Source data —
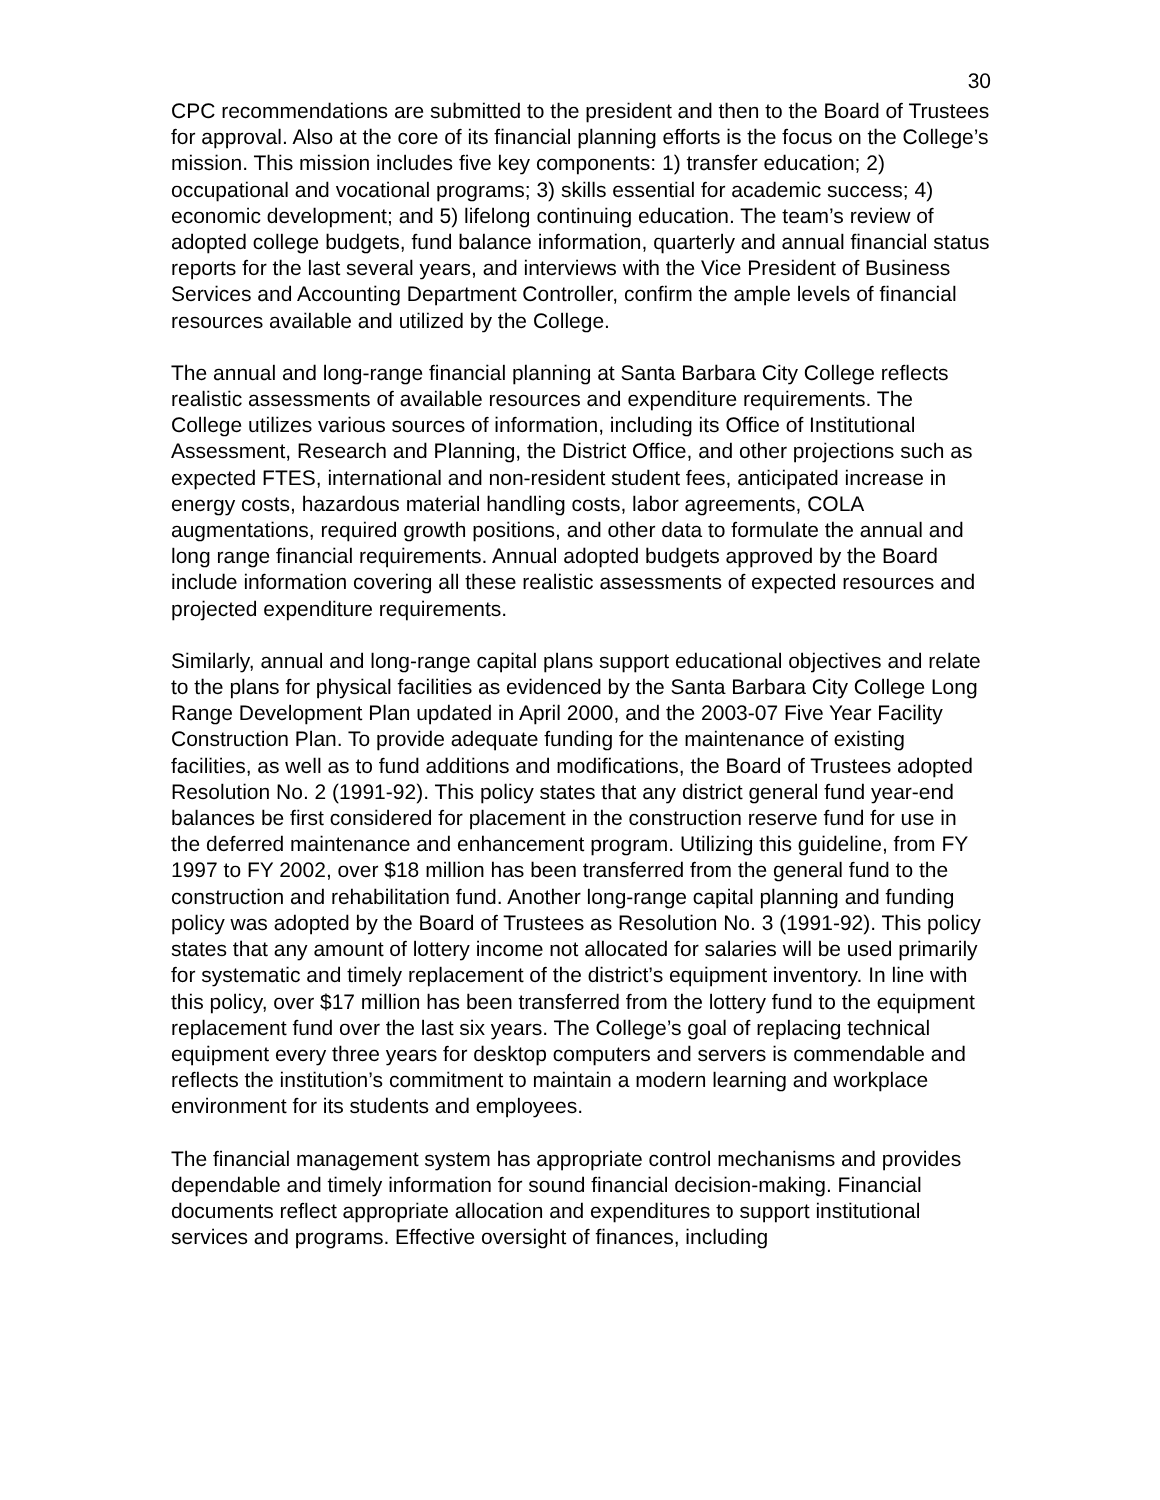30
CPC recommendations are submitted to the president and then to the Board of Trustees for approval. Also at the core of its financial planning efforts is the focus on the College’s mission. This mission includes five key components: 1) transfer education; 2) occupational and vocational programs; 3) skills essential for academic success; 4) economic development; and 5) lifelong continuing education. The team’s review of adopted college budgets, fund balance information, quarterly and annual financial status reports for the last several years, and interviews with the Vice President of Business Services and Accounting Department Controller, confirm the ample levels of financial resources available and utilized by the College.
The annual and long-range financial planning at Santa Barbara City College reflects realistic assessments of available resources and expenditure requirements. The College utilizes various sources of information, including its Office of Institutional Assessment, Research and Planning, the District Office, and other projections such as expected FTES, international and non-resident student fees, anticipated increase in energy costs, hazardous material handling costs, labor agreements, COLA augmentations, required growth positions, and other data to formulate the annual and long range financial requirements. Annual adopted budgets approved by the Board include information covering all these realistic assessments of expected resources and projected expenditure requirements.
Similarly, annual and long-range capital plans support educational objectives and relate to the plans for physical facilities as evidenced by the Santa Barbara City College Long Range Development Plan updated in April 2000, and the 2003-07 Five Year Facility Construction Plan. To provide adequate funding for the maintenance of existing facilities, as well as to fund additions and modifications, the Board of Trustees adopted Resolution No. 2 (1991-92). This policy states that any district general fund year-end balances be first considered for placement in the construction reserve fund for use in the deferred maintenance and enhancement program. Utilizing this guideline, from FY 1997 to FY 2002, over $18 million has been transferred from the general fund to the construction and rehabilitation fund. Another long-range capital planning and funding policy was adopted by the Board of Trustees as Resolution No. 3 (1991-92). This policy states that any amount of lottery income not allocated for salaries will be used primarily for systematic and timely replacement of the district’s equipment inventory. In line with this policy, over $17 million has been transferred from the lottery fund to the equipment replacement fund over the last six years. The College’s goal of replacing technical equipment every three years for desktop computers and servers is commendable and reflects the institution’s commitment to maintain a modern learning and workplace environment for its students and employees.
The financial management system has appropriate control mechanisms and provides dependable and timely information for sound financial decision-making. Financial documents reflect appropriate allocation and expenditures to support institutional services and programs. Effective oversight of finances, including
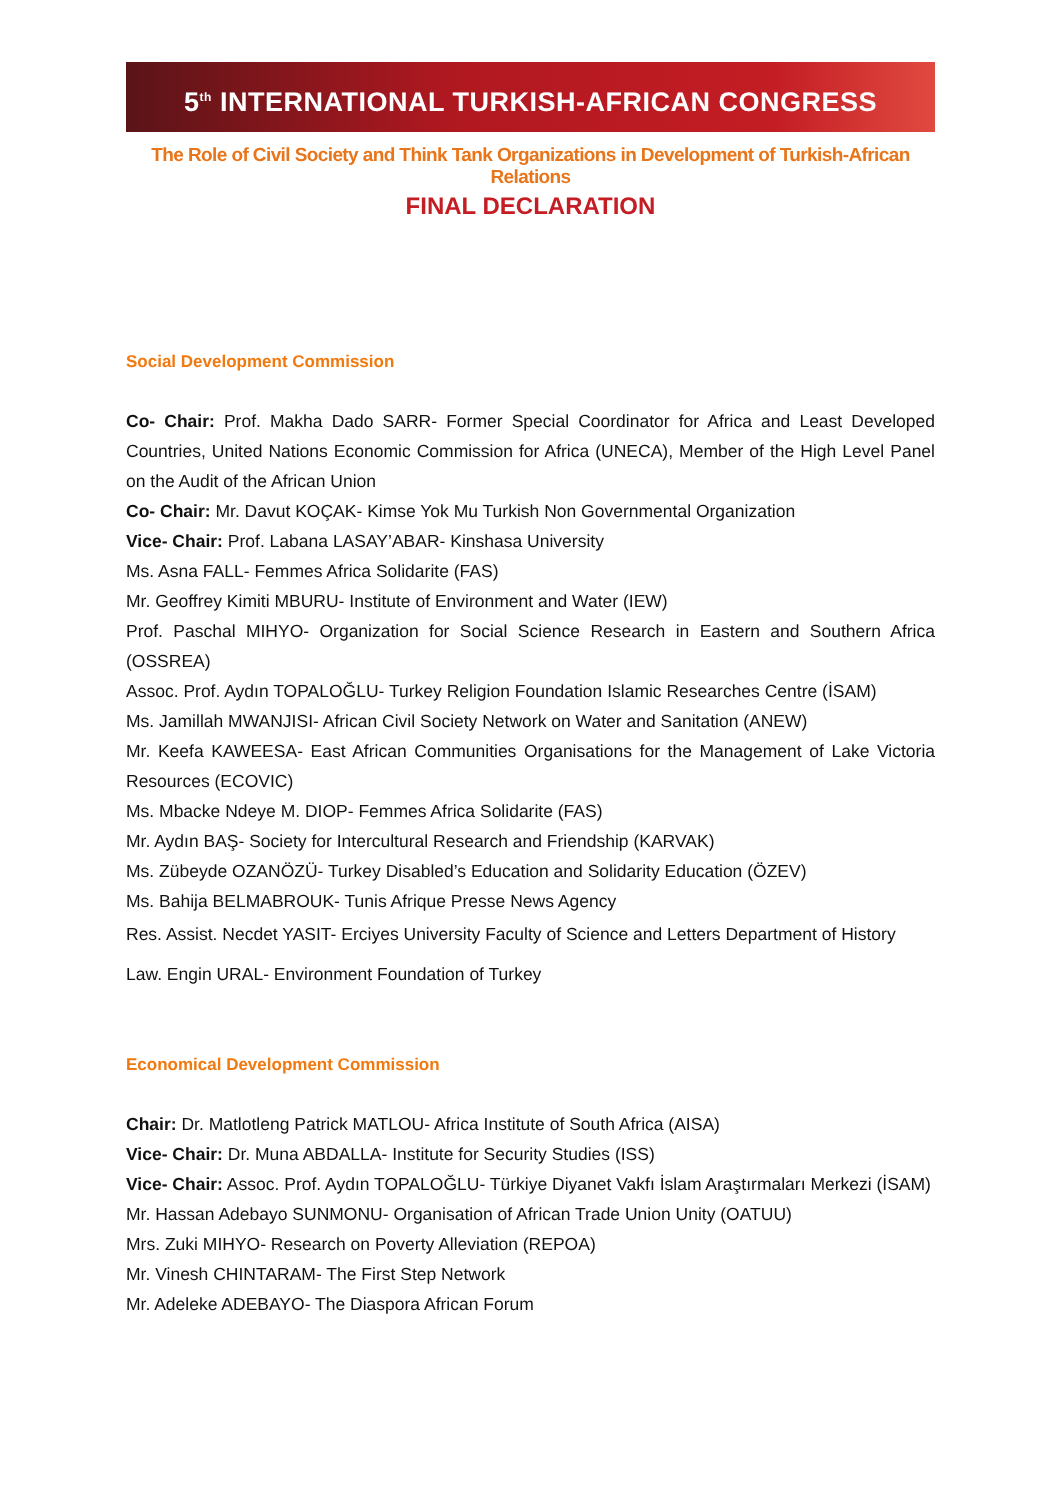5<sup>th</sup> INTERNATIONAL TURKISH-AFRICAN CONGRESS
The Role of Civil Society and Think Tank Organizations in Development of Turkish-African Relations
FINAL DECLARATION
Social Development Commission
Co- Chair: Prof. Makha Dado SARR- Former Special Coordinator for Africa and Least Developed Countries, United Nations Economic Commission for Africa (UNECA), Member of the High Level Panel on the Audit of the African Union
Co- Chair: Mr. Davut KOÇAK- Kimse Yok Mu Turkish Non Governmental Organization
Vice- Chair: Prof. Labana LASAY’ABAR- Kinshasa University
Ms. Asna FALL- Femmes Africa Solidarite (FAS)
Mr. Geoffrey Kimiti MBURU- Institute of Environment and Water (IEW)
Prof. Paschal MIHYO- Organization for Social Science Research in Eastern and Southern Africa (OSSREA)
Assoc. Prof. Aydın TOPALOĞLU- Turkey Religion Foundation Islamic Researches Centre (İSAM)
Ms. Jamillah MWANJISI- African Civil Society Network on Water and Sanitation (ANEW)
Mr. Keefa KAWEESA- East African Communities Organisations for the Management of Lake Victoria Resources (ECOVIC)
Ms. Mbacke Ndeye M. DIOP- Femmes Africa Solidarite (FAS)
Mr. Aydın BAŞ- Society for Intercultural Research and Friendship (KARVAK)
Ms. Zübeyde OZANÖZÜ- Turkey Disabled’s Education and Solidarity Education (ÖZEV)
Ms. Bahija BELMABROUK- Tunis Afrique Presse News Agency
Res. Assist. Necdet YASIT- Erciyes University Faculty of Science and Letters Department of History
Law. Engin URAL- Environment Foundation of Turkey
Economical Development Commission
Chair: Dr. Matlotleng Patrick MATLOU- Africa Institute of South Africa (AISA)
Vice- Chair: Dr. Muna ABDALLA- Institute for Security Studies (ISS)
Vice- Chair: Assoc. Prof. Aydın TOPALOĞLU- Türkiye Diyanet Vakfı İslam Araştırmaları Merkezi (İSAM)
Mr. Hassan Adebayo SUNMONU- Organisation of African Trade Union Unity (OATUU)
Mrs. Zuki MIHYO- Research on Poverty Alleviation (REPOA)
Mr. Vinesh CHINTARAM- The First Step Network
Mr. Adeleke ADEBAYO- The Diaspora African Forum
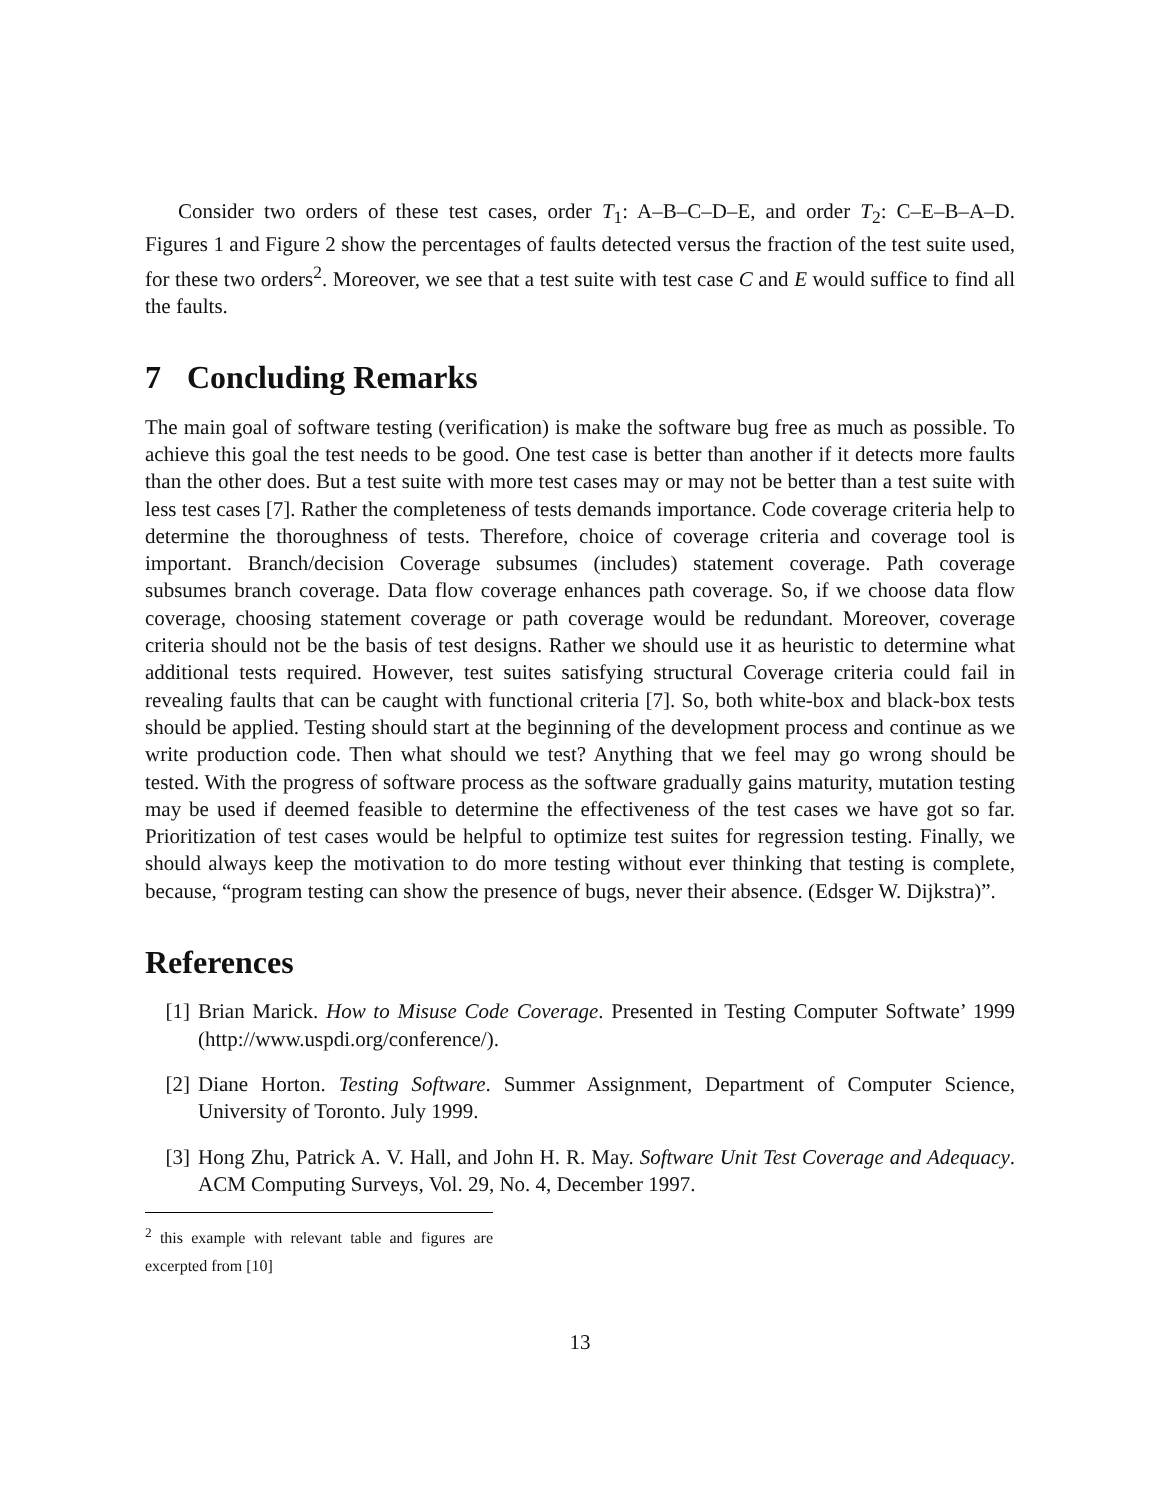Consider two orders of these test cases, order T<sub>1</sub>: A–B–C–D–E, and order T<sub>2</sub>: C–E–B–A–D. Figures 1 and Figure 2 show the percentages of faults detected versus the fraction of the test suite used, for these two orders<sup>2</sup>. Moreover, we see that a test suite with test case C and E would suffice to find all the faults.
7 Concluding Remarks
The main goal of software testing (verification) is make the software bug free as much as possible. To achieve this goal the test needs to be good. One test case is better than another if it detects more faults than the other does. But a test suite with more test cases may or may not be better than a test suite with less test cases [7]. Rather the completeness of tests demands importance. Code coverage criteria help to determine the thoroughness of tests. Therefore, choice of coverage criteria and coverage tool is important. Branch/decision Coverage subsumes (includes) statement coverage. Path coverage subsumes branch coverage. Data flow coverage enhances path coverage. So, if we choose data flow coverage, choosing statement coverage or path coverage would be redundant. Moreover, coverage criteria should not be the basis of test designs. Rather we should use it as heuristic to determine what additional tests required. However, test suites satisfying structural Coverage criteria could fail in revealing faults that can be caught with functional criteria [7]. So, both white-box and black-box tests should be applied. Testing should start at the beginning of the development process and continue as we write production code. Then what should we test? Anything that we feel may go wrong should be tested. With the progress of software process as the software gradually gains maturity, mutation testing may be used if deemed feasible to determine the effectiveness of the test cases we have got so far. Prioritization of test cases would be helpful to optimize test suites for regression testing. Finally, we should always keep the motivation to do more testing without ever thinking that testing is complete, because, “program testing can show the presence of bugs, never their absence. (Edsger W. Dijkstra)”.
References
[1] Brian Marick. How to Misuse Code Coverage. Presented in Testing Computer Softwate’ 1999 (http://www.uspdi.org/conference/).
[2] Diane Horton. Testing Software. Summer Assignment, Department of Computer Science, University of Toronto. July 1999.
[3] Hong Zhu, Patrick A. V. Hall, and John H. R. May. Software Unit Test Coverage and Adequacy. ACM Computing Surveys, Vol. 29, No. 4, December 1997.
<sup>2</sup> this example with relevant table and figures are excerpted from [10]
13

WHAT NEEDS TO BE DONE —
Where a line in the records above contains "Institute", include it in the count, and give only that number.

SOLUTION FOR THIS PROBLEM —
3